Alleged motivations are commonplace with human beings. There is more here than the eye can see. This is not merely intellectual confusion. This is a huge emotional problem which is not solvable by logic or facts. Nor is it easy to face. This young man hungers for something he believes is unavailable to him but which he “illusions” can be gained by perversion. He has to rationalize in order to go ahead with his tragic plan.

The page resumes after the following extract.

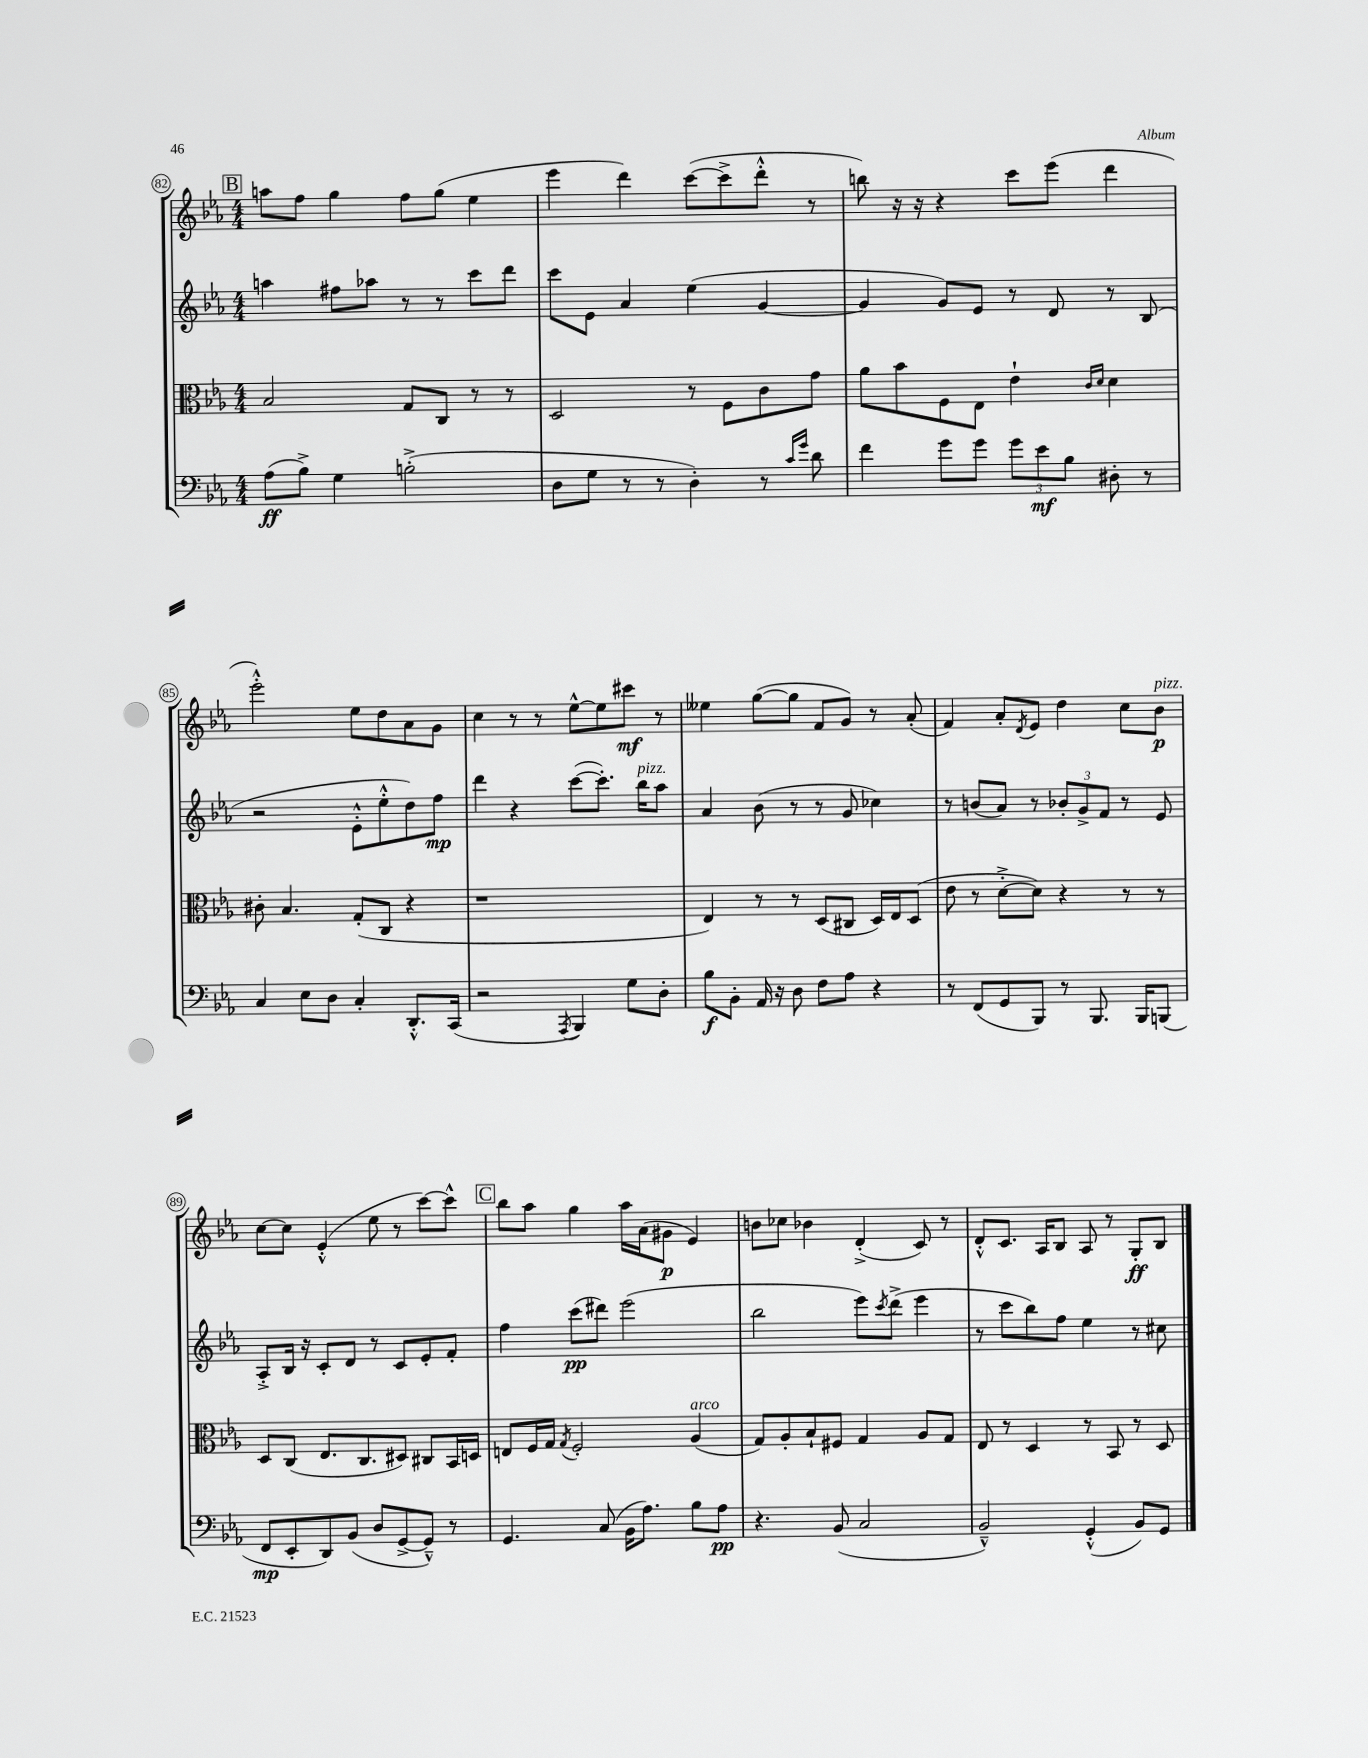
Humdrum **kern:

However, the superficial and sad approach to life described above is not limited to naïve and inexperienced young people. I have a priest client from “ somewhere” who is 66 years old, is deeply loved by his people and who is profoundly addicted to male “porno” on his computer. His addiction is progressive which factor contributes to the noticeable decline in the spiritual life of his parish. A parish employee who discovered the “secret” by accident, properly and lovingly confronted the priest who instantly denied any knowledge of the origin of these “data”, claiming that some one else must have done it. It was the old Genesis game of “passing the buck.” Some one else is to blame. I am innocent. Meanwhile, the priest is doctrinally orthodox and is the Chaplain for the regional Courage apostolate, a National movement to help homosexual Catholics strive for the mandated virtue of Chastity. He seemed to have two faces, one for the Parish and one for his secret vice.

Further information and data, however, revealed his deep enmeshment in this sick and perverted behavior. He would spend up to five hours engrossed with the “enchantment” even seeking on line membership in some kind of organization giving him access to young males.

In a discussion with his employee, he insisted that there are far more serious affronts to God’s will than mere sexual lapses. It was the tired centuries old game of rationalization. He listed the usual litany of intolerance, racism, social injustice, sexism and homophobia. I have heard so many patients argue that this sexual behavior is necessary to relieve sexual tension. It is not hurting anyone. (Shades of John Donne and his “No man is an island”) It relieves loneliness. It compensates for not having a wife. Everyone is doing it. We are more adult these days and have dropped the old time rigidity. We have new values and deeper understanding of human nature. And endless variations on the theme. The old attempt to ennoble the ignoble by justifying one evil by another.

Yet, way down deep in his soul, he knows that his behavior is evil, that he pollutes his priesthood, and that he betrays his people. He knows he distances himself from his God. Yet, he digs himself deeper and deeper into a vortex of misery. How did this ever happen?

In the beginning, Intellectual seduction. The smart ones talk of “deconstructionism”, that there are no essences, that nothing really is absolute, that everything is relative and so on and so on. Some one holds that it is all right to so behave because…. well, just pick any reason. Anything will do. Little step by little step until, with repeated microbehaviors, one is hooked. It is now necessary to construct some kind of mental mechanism to justify what one really knows to be destructive.

The young 22 year old and the 66 year old are doing the same thing. They have been seduced by the demonic idea that morals change with the times. It is no longer necessary to struggle with inner conflict which no one finds desireable. We note that this is substantially different from Mores. In effect, the Holy Father, Pope Benedict XVI sees this point with great clarity: i.e. the Burning issue of the times is the battle for Objective truth. He knows well, as do those of us of the Great Generation, that Relativism leads to Dachau.

The young man and the priest are terribly important in their own right but an even wider question arises. The survival of civilized living. Only a form of Christianity clear in its own beliefs and its system of authority will have the inner strength to stand up against such alien forces which are attempting to hijack or seduce the world. The two sad illustrations noted above are symptoms of what is brewing. Is there any wonder observant ones are concerned? May St. Michael, the enemy of Lucifer protect us!